The master leaker behind WikiLeaks is Julian Assange, whom some see as an e-hero and others an e-goat. On his site, Assange solicited under-the-table submissions of off-limits documents. Leakers came from out of the woodwork.
Leakers Among Us
Leaks can come from many sources, including:
- Whistle-blowers: dismayed insiders who reveal essential, often sensitive information because they feel it is the right thing to do;
- Ax grinders: disgruntled folks who use information as a weapon to inflict harm on another person or group;
- Gossips: motormouth people who can't keep a secret and desire to be perceived as in-the-know about the story behind the story;
- Cowards: those who render "inside" opinions in exchange for our indulgence of their cowardice (aka "anonymity");
- Innocents: those who possess and speak of insider information but may not realize its import or the intent of the listener.
Leaks of sensitive information can be inadvertent or on purpose.
And, according to Mike Riley, the same is true about the leaks plumbers must confront day in and day out.

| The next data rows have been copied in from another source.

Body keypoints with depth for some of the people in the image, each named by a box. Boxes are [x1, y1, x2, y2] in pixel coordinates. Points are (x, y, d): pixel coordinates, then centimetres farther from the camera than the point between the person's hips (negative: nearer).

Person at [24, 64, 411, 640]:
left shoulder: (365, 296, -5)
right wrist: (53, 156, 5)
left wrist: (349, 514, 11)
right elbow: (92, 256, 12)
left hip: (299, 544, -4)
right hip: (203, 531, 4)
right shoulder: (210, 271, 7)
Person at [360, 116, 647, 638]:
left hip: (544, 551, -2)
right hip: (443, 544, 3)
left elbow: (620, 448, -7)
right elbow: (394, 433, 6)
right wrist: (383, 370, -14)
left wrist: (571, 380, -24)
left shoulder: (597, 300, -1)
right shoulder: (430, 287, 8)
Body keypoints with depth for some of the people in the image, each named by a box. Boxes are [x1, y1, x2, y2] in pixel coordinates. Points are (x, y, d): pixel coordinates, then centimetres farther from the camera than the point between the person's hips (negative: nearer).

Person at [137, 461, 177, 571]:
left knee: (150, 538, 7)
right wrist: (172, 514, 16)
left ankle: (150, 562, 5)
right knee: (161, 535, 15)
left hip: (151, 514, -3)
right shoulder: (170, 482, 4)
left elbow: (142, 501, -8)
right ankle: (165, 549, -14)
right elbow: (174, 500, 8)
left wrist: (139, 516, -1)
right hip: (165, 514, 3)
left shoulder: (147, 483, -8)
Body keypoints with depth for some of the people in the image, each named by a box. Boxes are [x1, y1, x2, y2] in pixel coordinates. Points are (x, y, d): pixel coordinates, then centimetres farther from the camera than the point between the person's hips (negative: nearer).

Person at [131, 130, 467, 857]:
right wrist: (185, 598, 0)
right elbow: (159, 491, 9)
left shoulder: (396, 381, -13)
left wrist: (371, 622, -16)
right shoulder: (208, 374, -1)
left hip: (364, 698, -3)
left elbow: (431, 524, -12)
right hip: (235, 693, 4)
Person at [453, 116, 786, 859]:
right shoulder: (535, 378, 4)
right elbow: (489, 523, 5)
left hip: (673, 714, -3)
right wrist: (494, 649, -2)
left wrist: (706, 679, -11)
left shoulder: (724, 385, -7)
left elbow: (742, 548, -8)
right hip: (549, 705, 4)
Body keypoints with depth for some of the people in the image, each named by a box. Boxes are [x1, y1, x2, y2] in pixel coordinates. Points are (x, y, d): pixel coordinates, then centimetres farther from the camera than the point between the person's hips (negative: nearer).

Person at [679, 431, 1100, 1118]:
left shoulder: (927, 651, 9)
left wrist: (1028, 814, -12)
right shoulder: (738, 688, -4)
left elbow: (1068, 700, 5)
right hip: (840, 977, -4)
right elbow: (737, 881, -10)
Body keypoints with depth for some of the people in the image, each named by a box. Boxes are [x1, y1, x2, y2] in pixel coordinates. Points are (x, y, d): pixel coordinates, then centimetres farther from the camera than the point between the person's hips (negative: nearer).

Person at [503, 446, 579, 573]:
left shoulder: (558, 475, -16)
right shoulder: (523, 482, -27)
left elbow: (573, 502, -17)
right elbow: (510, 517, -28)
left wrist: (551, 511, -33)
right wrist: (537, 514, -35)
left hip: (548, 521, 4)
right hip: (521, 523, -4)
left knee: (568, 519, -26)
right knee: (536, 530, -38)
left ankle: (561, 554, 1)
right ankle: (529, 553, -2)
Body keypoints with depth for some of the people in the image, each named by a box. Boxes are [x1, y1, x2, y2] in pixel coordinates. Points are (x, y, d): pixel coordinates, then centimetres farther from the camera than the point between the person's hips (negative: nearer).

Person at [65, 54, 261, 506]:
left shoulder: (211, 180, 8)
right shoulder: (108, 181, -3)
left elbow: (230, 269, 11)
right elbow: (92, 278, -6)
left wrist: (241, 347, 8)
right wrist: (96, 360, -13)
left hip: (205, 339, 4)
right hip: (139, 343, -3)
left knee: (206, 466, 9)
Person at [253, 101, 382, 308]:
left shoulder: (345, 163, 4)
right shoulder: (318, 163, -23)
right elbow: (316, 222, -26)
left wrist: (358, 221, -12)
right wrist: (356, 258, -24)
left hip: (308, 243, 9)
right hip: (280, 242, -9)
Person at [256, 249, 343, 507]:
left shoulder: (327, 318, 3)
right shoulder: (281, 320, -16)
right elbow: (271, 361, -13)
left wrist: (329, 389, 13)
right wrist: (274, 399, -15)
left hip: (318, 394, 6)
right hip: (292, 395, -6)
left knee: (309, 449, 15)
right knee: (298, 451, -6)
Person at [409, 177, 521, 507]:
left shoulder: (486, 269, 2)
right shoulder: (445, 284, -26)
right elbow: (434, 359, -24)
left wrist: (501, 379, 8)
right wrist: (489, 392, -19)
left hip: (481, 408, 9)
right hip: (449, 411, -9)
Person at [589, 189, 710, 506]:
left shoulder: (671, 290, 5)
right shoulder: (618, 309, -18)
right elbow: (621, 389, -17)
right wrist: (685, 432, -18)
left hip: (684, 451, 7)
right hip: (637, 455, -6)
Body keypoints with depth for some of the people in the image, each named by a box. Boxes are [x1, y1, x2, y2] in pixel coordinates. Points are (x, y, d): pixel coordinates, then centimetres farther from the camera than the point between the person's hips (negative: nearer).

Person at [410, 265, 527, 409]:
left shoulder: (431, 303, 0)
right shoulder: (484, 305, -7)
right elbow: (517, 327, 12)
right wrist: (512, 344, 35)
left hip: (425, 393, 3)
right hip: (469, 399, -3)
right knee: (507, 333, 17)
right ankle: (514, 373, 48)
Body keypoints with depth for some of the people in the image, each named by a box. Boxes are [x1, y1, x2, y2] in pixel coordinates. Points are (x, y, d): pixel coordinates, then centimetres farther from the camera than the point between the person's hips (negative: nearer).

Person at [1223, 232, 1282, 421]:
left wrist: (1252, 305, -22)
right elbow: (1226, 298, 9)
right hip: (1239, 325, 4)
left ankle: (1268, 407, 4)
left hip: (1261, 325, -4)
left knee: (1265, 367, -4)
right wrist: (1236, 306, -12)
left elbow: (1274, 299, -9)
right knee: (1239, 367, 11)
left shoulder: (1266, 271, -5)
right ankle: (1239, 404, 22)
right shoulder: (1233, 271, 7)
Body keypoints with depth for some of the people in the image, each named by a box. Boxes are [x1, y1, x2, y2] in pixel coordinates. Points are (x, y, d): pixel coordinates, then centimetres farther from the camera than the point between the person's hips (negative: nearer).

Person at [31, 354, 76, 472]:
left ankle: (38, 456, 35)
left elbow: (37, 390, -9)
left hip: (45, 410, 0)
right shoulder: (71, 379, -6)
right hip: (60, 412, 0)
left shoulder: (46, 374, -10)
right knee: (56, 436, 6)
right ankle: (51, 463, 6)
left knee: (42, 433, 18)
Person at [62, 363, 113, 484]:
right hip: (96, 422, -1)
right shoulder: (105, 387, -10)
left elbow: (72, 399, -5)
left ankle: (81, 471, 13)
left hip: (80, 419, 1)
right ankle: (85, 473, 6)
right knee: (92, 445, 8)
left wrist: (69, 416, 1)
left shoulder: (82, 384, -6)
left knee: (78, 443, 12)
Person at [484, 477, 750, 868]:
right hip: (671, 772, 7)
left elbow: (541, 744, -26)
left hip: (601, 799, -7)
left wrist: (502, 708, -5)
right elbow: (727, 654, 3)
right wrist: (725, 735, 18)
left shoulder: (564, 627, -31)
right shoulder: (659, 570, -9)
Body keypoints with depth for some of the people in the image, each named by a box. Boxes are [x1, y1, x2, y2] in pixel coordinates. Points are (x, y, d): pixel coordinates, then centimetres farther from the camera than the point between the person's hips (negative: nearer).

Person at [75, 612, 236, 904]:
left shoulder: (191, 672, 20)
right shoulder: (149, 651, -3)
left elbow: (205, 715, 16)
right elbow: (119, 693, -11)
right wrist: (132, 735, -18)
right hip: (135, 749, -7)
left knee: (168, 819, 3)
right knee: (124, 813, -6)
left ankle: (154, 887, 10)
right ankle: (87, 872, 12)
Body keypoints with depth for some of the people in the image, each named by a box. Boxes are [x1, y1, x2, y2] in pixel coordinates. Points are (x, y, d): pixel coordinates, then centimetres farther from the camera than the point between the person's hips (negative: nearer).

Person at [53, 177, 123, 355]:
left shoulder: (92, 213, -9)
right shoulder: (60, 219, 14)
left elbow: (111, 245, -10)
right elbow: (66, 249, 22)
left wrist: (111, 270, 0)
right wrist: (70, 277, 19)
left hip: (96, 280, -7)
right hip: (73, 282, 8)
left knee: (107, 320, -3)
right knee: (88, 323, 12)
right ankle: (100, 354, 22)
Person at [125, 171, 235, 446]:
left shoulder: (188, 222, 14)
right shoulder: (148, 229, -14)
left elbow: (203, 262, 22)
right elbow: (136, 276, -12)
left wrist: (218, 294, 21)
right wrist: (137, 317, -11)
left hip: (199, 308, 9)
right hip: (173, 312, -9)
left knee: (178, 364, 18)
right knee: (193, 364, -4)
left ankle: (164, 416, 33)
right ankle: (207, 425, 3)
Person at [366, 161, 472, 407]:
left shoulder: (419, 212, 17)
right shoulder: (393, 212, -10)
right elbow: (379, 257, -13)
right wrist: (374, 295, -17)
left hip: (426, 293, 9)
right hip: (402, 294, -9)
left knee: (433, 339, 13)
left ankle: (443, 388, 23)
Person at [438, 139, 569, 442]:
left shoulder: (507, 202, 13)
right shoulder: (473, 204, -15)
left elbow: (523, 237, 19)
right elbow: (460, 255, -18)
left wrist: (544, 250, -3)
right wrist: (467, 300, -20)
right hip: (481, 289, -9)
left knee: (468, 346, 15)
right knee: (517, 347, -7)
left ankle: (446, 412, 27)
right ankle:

Owner of He-Man Plumbing in Palo Alto, Calif., Riley specializes in sewer and drain cleaning. He has a Ph.D. in petroleum engineering from Stanford University, so he understands the nature of leaks.
"There are two kinds of leaks that plumbers deal with," Riley says. "The first is the accidental leak" — those that come from burst pipes and dripping faucets.
"Then there is a second type of leak that is on purpose," he says. "Those come from fail-safe trip valves and other kinds of valves that are designed to provide relief when too much pressure builds up." The proliferation of those blowoff valves has virtually eliminated explosions of boilers and water heaters, Riley says.
Extolling the virtues of beneficial leaks — those that activate when too much power builds up in an enclosed environment — Riley sounds like a reporter.
And when reporter Leibovich talks, he alludes to the plumbing. "As reporters," he says, "we rely on leaks as nutrients for our stories, allowing us to flush away the bodily waste of 'proper channel' spin."